Last year, nearly 250,000 Coloradans (roughly 8 percent of adults) borrowed almost $500 million from “payday” lenders, coughing up some $84 million in interest for the convenience. The number of people using such loans increased 34 percent from 2004 and 101 percent from 2001.

Payday loans are typically cash advances given in exchange for a postdated check the lender can’t cash until a certain date, usually the borrower’s next payday. That check has to include both the amount loaned and the interest.

In Colorado, the maximum individual payday loan is $500, can’t run more than 40 days and carries a cost of $75. (That’s 15 percent simple interest, but more on interest later.)

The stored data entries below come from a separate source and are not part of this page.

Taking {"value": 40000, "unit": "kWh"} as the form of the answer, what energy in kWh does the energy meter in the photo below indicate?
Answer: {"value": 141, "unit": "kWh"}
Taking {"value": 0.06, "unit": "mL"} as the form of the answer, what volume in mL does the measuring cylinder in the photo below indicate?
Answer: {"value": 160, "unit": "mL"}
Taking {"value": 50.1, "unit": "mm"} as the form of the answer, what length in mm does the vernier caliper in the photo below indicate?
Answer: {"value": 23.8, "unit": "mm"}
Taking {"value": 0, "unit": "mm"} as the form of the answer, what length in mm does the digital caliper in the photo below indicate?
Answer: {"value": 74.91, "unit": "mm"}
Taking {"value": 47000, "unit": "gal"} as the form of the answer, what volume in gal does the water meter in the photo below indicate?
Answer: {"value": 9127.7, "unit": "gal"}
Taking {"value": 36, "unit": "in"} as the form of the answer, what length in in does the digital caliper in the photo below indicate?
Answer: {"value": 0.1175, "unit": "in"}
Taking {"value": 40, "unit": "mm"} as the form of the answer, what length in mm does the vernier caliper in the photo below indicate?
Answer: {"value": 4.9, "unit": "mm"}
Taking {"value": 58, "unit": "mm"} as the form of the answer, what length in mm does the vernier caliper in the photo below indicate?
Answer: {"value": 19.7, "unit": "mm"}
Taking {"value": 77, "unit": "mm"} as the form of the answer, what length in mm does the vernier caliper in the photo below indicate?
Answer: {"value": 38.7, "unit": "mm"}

Stevens Inc., an Arkansas investment bank that tracks the industry, estimated that in 2003 the industry generated $6 billion in revenue from $40 billion in loans to about 14 million U.S. households. Given the growth in Colorado, it’s a reasonable assumption that current national figures are higher.

The growth of the industry is based on such factors as banks getting out of the small-loan business and passage of laws allowing the practice by many states in recent years. Payday loans didn’t even exist (as an industry) before 1993, but now there are more than 22,000 such lenders nationwide, with the field dominated by about a dozen companies. Some companies finance their business with lines of credit from mainline banks.

In Colorado last year, the average loan was about $300, with an 18-day term and an average annualized interest rate of 345 percent.

Consumer advocates are concerned about those high interest rates, and about the fact that some borrowers can’t pay off loans and so get new ones to cover previous loans in what’s called a “roll-over.” According to the recent annual report from the attorney general’s office, about 15 percent of Colorado payday borrowers had 13 or more loans in a year, meaning they were in debt for at least six months.

The industry defends payday loans as a tool for people who can’t otherwise get credit and as a sometimes-cheaper choice than returned-check charges, bank line-of-credit fees or credit-card interest.

Colorado passed legislation regulating the industry in 2000 and 2004, but some experts think the laws tilted the playing field too much in favor of lenders. The rapid growth of the business alone merits a look by the 2007 legislature as to whether state law provides the appropriate balance of consumer choice and borrower protection in regulating payday loans.